[Transcribed page contents]
=== Begin Enclosure ===

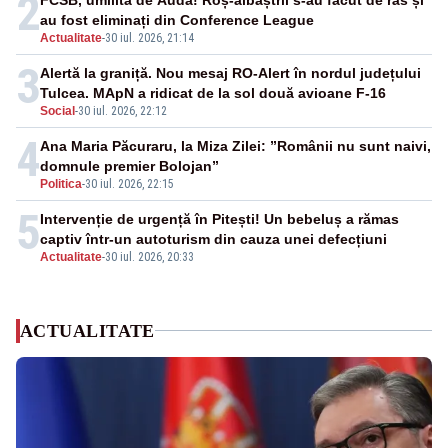
2
au fost eliminați din Conference League
Actualitate
-
30 iul. 2026, 21:14
3
Alertă la graniță. Nou mesaj RO-Alert în nordul județului
Tulcea. MApN a ridicat de la sol două avioane F-16
Social
-
30 iul. 2026, 22:12
4
Ana Maria Păcuraru, la Miza Zilei: ”Românii nu sunt naivi,
domnule premier Bolojan”
Politica
-
30 iul. 2026, 22:15
5
Intervenție de urgență în Pitești! Un bebeluș a rămas
captiv într-un autoturism din cauza unei defecțiuni
Actualitate
-
30 iul. 2026, 20:33
ACTUALITATE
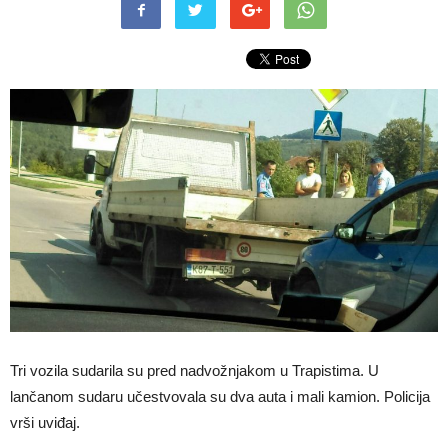
Tri vozila sudarila su pred nadvožnjakom u Trapistima. U
lančanom sudaru učestvovala su dva auta i mali kamion. Policija
vrši uviđaj.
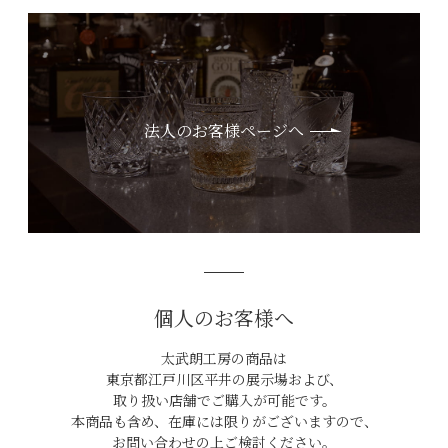
法人のお客様ページへ
個人のお客様へ
太武朗工房の商品は
東京都江戸川区平井の展示場および、
取り扱い店舗でご購入が可能です。
本商品も含め、在庫には限りがございますので、
お問い合わせの上ご検討ください。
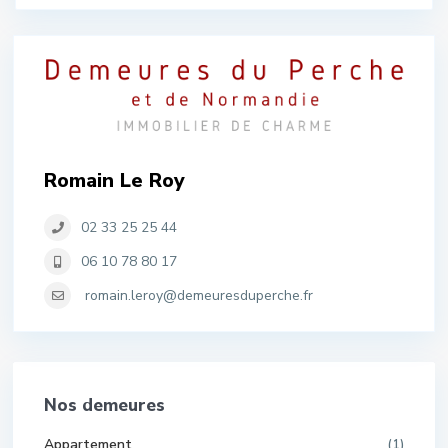
Romain Le Roy
02 33 25 25 44
06 10 78 80 17
romain.leroy@demeuresduperche.fr
Nos demeures
Appartement
(1)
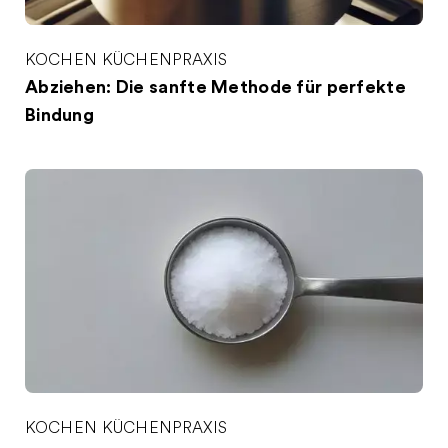
KOCHEN
KÜCHENPRAXIS
Abziehen: Die sanfte Methode für perfekte
Bindung
KOCHEN
KÜCHENPRAXIS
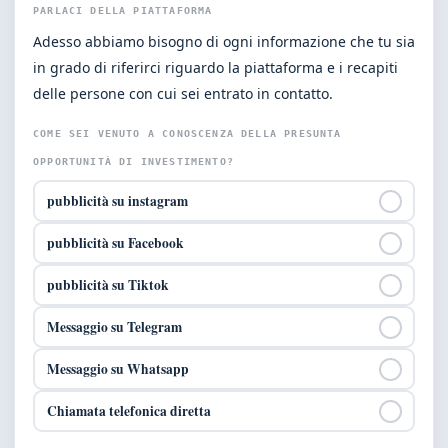
PARLACI DELLA PIATTAFORMA
Adesso abbiamo bisogno di ogni informazione che tu sia
in grado di riferirci riguardo la piattaforma e i recapiti
delle persone con cui sei entrato in contatto.
COME SEI VENUTO A CONOSCENZA DELLA PRESUNTA
OPPORTUNITÀ DI INVESTIMENTO?
pubblicità su instagram
pubblicità su Facebook
pubblicità su Tiktok
Messaggio su Telegram
Messaggio su Whatsapp
Chiamata telefonica diretta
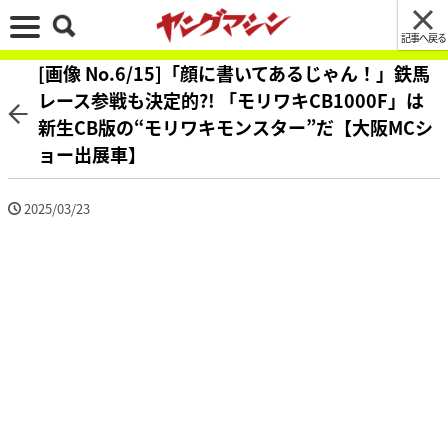
記事へ戻る
[画像 No.6/15]「顔に書いてあるじゃん！」鉄馬
レース参戦も決定的?! 「モリワキCB1000F」は
新生CB版の“モリワキモンスター”だ【大阪MCシ
ョー出展車】
2025/03/23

=== End Enclosure ===

— Task requirements —
Find the string "Messaggio" in the records, then copy each line where it occurs.

— Result —
Messaggio su Telegram
Messaggio su Whatsapp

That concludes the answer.